Sa grande mobilité sur le ring, ses jeux de jambes à l’image de son idole Mohamed Ali combinés à la force de sa droite lui valent le surnom de Percuteur donné par ses supporters au détour d’un combat de championnat à Bobo-Dioulasso. « Comme les uppercuts sont une de mes forces, le public en redemandait à tout moment et c’est à force de clamer uppercuts !! uppercuts !!, que certains ont fini par déformer cela et ont commencé à m’interpeller par le terme percuteur », explique le boxeur. Encore champion en 2018, meilleur boxeur de l’année, lauréat du prix AJSB ; de nombreux contrats de sponsoring… c’est le déclic. La fédération propose de le faire passer un cap et de le lancer en néo-professionnel avec un combat au Mali.

« Combat perdu malheureusement à la 4e reprise contre un Sénégalais. Après cela j’ai mesuré toute l’importance de bien me former si je veux me faire une place dans cet univers. J’ai alors suggéré aux dirigeants de mon club de voir s’il y avait une possibilité de faire des stages. Heureusement, au Mali, j’ai noué des contacts qui m’ont aidé à en obtenir au Ghana et au Nigeria que j’ai pu faire avec l’aide du CNOSB », se rappelle-t-il. Entre 2018 et 2020, il multiplie les formations dans ces deux pays tout en enchainant les combats en néo-professionnel après chaque stage.

Un palmarès « Pro » sans faute

Après cinq autres combats couronnés de succès, il fait son entrée chez les professionnels dans la catégorie des moyens (72,500kg) en fin d’année 2020 avec un premier combat remporté dès le second round par K.O. Depuis lors, Le Percuteur a livré et gagné jusqu’au 3 juillet passé 18 combats professionnels dont 17 par K.O. Le 19e succès lui offre en prime le titre de champion WBA Afrique de la catégorie. « Cette nouvelle ceinture c’est comme un rêve qui se réalise car j’ai décroché la qualification pour cette ceinture depuis décembre 2025 lorsque j’ai été classé en tête de la version WBA Afrique des poids moyens.

Il restait à pouvoir organiser le combat et parvenir à l’obtenir pour le Burkina. Donc, toute mon énergie depuis lors a été focalisée là-dessus. C’est un sentiment de fierté d’avoir pu atteindre ce niveau en dépit des difficultés », se réjouit-il. Ce sacre marque surtout le début d’une nouvelle étape dans la carrière de l’athlète de 34 ans qui a le regard désormais tourné vers un titre mondial. Un défi à grand enjeu pour l’homme. « Depuis que je me suis mis en tête de relever le défi de contribuer à faire renaître la boxe au Burkina, j’ai mis de côté tout ce qui est passe-temps. C’est salle de gym et domicile.
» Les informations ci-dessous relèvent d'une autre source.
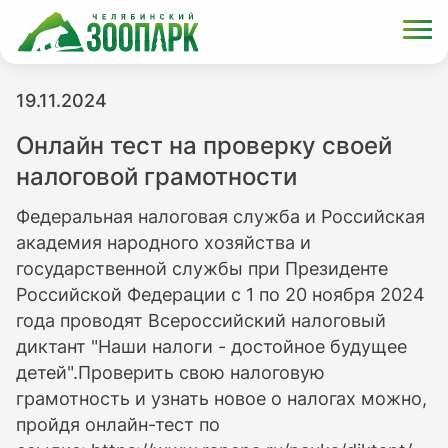
19.11.2024
Онлайн тест на проверку своей
налоговой грамотности
Федеральная налоговая служба и Российская
академия народного хозяйства и
государственной службы при Президенте
Российской Федерации с 1 по 20 ноября 2024
года проводят Всероссийский налоговый
диктант "Наши налоги - достойное будущее
детей".Проверить свою налоговую
грамотность и узнать новое о налогах можно,
пройдя онлайн-тест по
Mais peut-être qu’avec ce nouveau succès, on va souffler un peu et repartir rapidement », confie-t-il. Au regard de ses qualités d’homme et de sportif, ils sont nombreux à être confiants quant à la bonne suite de son aventure. Anasse Koanda est son manager. « C’est un jeune respectueux, courageux qui aime les défis, assidu et très sociable. Il est très calme et observe beaucoup. Un calme qui, par moment, m’inquiète lorsqu’il ne me parle pas, mais c’est sa manière de se maîtriser. Nous appellerons cela un calme olympien qui ne s’obtient qu’après beaucoup de pratique sur soi », fait savoir camarade Koanda.

Le coach du club de boxe de l’USFA, Saïdou Bandé, dont les protégés ont affronté Le Percuteur à plusieurs reprises quand il évoluait en amateur retient de l’homme, un sportif pétri de talent qui aime son travail. « Il est toujours à l’écoute de son coach. Sur le plan technique, il a une bonne taille, donc doté de rallonges qui lui donnent un avantage sur ses adversaires qui pèsent mais qui n’ont pas la même taille. Il se déplace très souvent en diagonal pour donner ses coups, ce qui fait aussi sa force car cela perturbe beaucoup ses adversaires », témoigne le technicien.
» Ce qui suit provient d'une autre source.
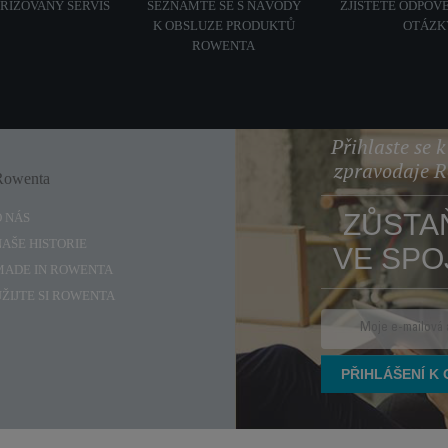
ORIZOVANÝ SERVIS
SEZNAMTE SE S NÁVODY
ZJISTĚTE ODPOVĚ
K OBSLUZE PRODUKTŮ
OTÁZK
ROWENTA
Přihlaste se 
zpravodaje 
Rowenta
Enjoy
ZŮSTA
O NÁS
NAŠE HISTORIE
VE SPO
MADE IN ROWENTA
UŽIJTE SI ROWENTA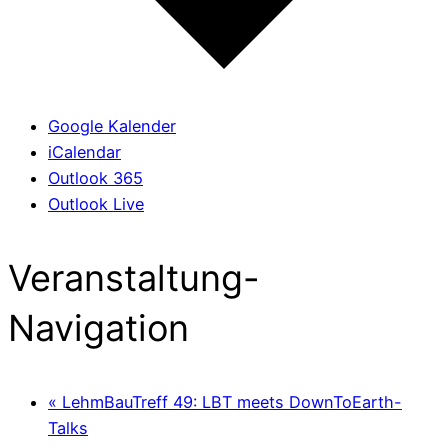
Google Kalender
iCalendar
Outlook 365
Outlook Live
Veranstaltung-
Navigation
«
LehmBauTreff 49: LBT meets DownToEarth-
Talks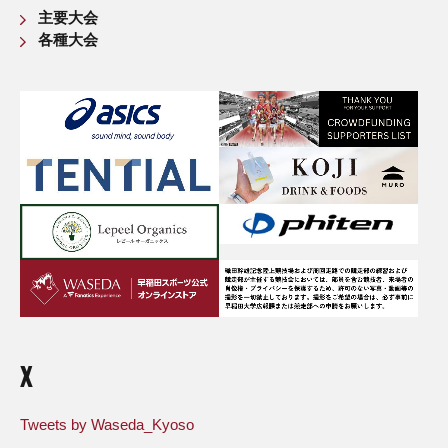
主要大会
各種大会
X
Tweets by Waseda_Kyoso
Le prochain challenge c’est la défense de la ceinture au plus tard dans six mois. Du côté de la fédération, l’on s’active pour que ce rendez-vous soit un succès. « C’est quelqu’un qui est discipliné sportivement. Sa carrière promet. Déjà, nous avons des contacts dans la sous-région qui le demandent pour des combats et cela augure de lendemains meilleurs pour lui », indique le directeur technique national de la fédération burkinabè de boxe, Wendgouda Pierre Bouda.